Friday, March 14, 2008

Arabian Nights at the Ballet

Yesterday I had the worst headache in my long and established history of headaches. I hadn't eaten for a day and a half (I get busy and tend to forget) and by the time I had finished Senior Seminar and was making my way up Glenmont to the Whetstone library my brain was throbbing. I hung out at the library did some math, did some walkabout research and still had another hour to kill so I ordered a couple of books on cycling from the library. I tried to read but everything was so painful. Then I walked back up to school to sit in on the Math Study Hall sixth period, something I might begin making a habit, seeing as I need help with math all the time.
I called my mom to pick me up from the bus stop because I had already spent an hour and a half walking back and forth between the library and school and was not about to walk the 11 blocks it takes to walk home from my school bus stop. We went to get something to eat at COSI. I went to sleep only to be woken up an hour later because I had to watch Cole perform in Aladdin. I then re-dressed, trading sneakers for heels, my polo for a sweater and my black pea coat for a corduroy blazer (added some pearls). I stumbled into the car and we made our way to the capital theatre with 15 minutes to spare.
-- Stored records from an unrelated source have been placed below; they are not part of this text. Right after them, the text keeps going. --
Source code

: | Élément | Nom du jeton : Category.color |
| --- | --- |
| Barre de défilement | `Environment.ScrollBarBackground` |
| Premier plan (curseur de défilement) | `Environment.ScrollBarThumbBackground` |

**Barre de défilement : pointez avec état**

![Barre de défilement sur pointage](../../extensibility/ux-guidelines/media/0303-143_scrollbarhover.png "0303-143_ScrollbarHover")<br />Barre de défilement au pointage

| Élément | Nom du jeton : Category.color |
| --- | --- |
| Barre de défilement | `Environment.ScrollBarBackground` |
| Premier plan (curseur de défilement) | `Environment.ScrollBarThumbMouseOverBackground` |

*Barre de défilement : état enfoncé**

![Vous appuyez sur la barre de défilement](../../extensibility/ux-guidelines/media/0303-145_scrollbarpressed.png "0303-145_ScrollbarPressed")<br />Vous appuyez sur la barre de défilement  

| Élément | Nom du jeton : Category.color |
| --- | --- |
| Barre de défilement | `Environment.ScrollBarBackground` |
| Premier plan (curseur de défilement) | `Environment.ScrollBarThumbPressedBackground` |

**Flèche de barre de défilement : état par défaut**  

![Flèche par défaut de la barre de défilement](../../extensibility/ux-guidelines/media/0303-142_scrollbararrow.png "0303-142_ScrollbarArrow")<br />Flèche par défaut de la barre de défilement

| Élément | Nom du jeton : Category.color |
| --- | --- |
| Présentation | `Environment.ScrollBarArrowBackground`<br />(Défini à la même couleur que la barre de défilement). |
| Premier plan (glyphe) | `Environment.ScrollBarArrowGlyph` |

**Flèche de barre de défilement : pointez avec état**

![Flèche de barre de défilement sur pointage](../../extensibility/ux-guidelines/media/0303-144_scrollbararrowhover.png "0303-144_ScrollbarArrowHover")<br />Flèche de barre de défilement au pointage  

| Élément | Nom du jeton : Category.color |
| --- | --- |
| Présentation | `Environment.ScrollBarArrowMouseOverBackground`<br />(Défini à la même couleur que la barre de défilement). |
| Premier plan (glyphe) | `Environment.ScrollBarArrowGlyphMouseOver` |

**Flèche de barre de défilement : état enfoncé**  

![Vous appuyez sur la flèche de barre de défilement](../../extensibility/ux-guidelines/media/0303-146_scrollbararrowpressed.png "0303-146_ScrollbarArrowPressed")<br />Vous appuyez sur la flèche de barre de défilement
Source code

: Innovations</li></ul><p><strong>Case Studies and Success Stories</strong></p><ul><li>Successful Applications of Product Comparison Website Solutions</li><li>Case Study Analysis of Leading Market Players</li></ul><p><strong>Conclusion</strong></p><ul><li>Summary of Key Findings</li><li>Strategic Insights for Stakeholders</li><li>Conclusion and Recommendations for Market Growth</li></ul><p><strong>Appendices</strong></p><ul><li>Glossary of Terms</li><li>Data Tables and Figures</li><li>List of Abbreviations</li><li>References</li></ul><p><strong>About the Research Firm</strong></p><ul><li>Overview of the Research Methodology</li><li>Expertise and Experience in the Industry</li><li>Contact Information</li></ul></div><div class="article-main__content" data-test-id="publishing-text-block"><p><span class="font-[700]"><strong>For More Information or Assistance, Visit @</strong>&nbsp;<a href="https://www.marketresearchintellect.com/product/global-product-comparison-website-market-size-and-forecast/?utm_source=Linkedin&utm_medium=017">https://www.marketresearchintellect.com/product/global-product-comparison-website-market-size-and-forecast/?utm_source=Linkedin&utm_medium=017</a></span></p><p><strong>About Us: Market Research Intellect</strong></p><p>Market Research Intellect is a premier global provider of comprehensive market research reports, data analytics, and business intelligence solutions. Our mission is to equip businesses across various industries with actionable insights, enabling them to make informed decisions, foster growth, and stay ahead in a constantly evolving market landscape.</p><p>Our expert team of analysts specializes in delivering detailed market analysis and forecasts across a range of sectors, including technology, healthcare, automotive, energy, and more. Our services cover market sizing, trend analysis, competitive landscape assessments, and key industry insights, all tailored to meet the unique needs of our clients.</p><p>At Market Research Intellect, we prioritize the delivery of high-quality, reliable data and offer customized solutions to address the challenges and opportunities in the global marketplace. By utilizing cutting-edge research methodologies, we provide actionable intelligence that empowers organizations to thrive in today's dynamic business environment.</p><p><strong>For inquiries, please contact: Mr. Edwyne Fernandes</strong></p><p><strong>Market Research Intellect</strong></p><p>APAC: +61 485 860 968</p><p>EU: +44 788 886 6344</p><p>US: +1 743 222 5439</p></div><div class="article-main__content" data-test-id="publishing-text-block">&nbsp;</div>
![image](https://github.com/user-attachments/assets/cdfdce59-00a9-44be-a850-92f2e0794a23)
At the performance (it was put on by BalletMet Columbus) we had the farthest most row in the Mezzanine, which still afforded us a surprisingly good view. Cole was a the lead street urchin, he was soo cute, in his rags and dirt smugged face trying to pick peoples pockets. Before the performance because it was intended for children the cast wandered the audience engaging them in their character. I can just imagine it; Cole dressed as a pickpocket pretending to steal someones purse, that someone not realizing it's an act, smacking Cole across the face before snatching back their belongings; audience involvement has trouble written all over it. When the ballet finally started, my mom complained that the music the dancers were dancing to wasn't authentic Arabian music. She thought that if it had been than maybe the show might have seemed more authentic. I told her that "Yeah it would also be nice if the whole cast was Arabic and weren't from Upper Arlington and various other Ohio suburbs but hat isn't being rational." Can you even dance ballet to Arabic music?, I mean sure you can dance to Arabic music but not ballet. By the time Aladdin and the Princes danced their 5th dance together I leaned over to my mom and asked "Do you think that maybe they might be into each other or something?". Other comments included "Oh my God is this ever going to end?", and "Damn it! I actually thought he was going to rape her" (at this point a two year old sitting on the floor looked up at me). All in all the Princess was really dumb. Aladdin gave her a lamp to guard and she went over and traded it for a new lamp. She wasn't even that pretty, she had absolutely nothing going for her but her status. What kind of message are we sending to our youth? That said by the time intermission rolled around I was ready to leave.
At the end of the performance when Cole finally emerged from the dressing rooms (who takes 20 minutes to change?) he was down trodden. Last time he performed it was in the Nutcracker playing Fritz and my grandparents and my aunt and uncle came down from New York to see him. One of my aunts missed it and made some off handed comment about maybe coming down to see Aladdin; as a result Cole has been certain (no matter now many times we tell him otherwise) that Aunt Velletta and our cousins were coming down to see Aladdin, and that it was supposed to be a surprise but clever him had figured it out. My aunt is not coming down to Ohio, she's a very worrisome person and likes everything to be in order, the disorganization of traveling spur of the moment would surely kill her if not trigger an anxiety attack. I told Cole this but he insists that "Well of course you wouldn't tell me, it's supposed to be a surprise." Walking out of the dressing rooms he expected to see a throng of extended family waiting to congratulate him on his great performance but instead he met us; my mother grinning with pride me looking annoyed and poorly dressed. His initial steps out of the dressing room were the tentative tip toe steps that he does when he's proud of himself but doesn't want to show it, he also had a bashful kind of expression on his face; but upon seeing us his face fell and his posture slouched, his steps becoming heavy. It was hilarious and well worth sitting through that awful (ly long) ballet.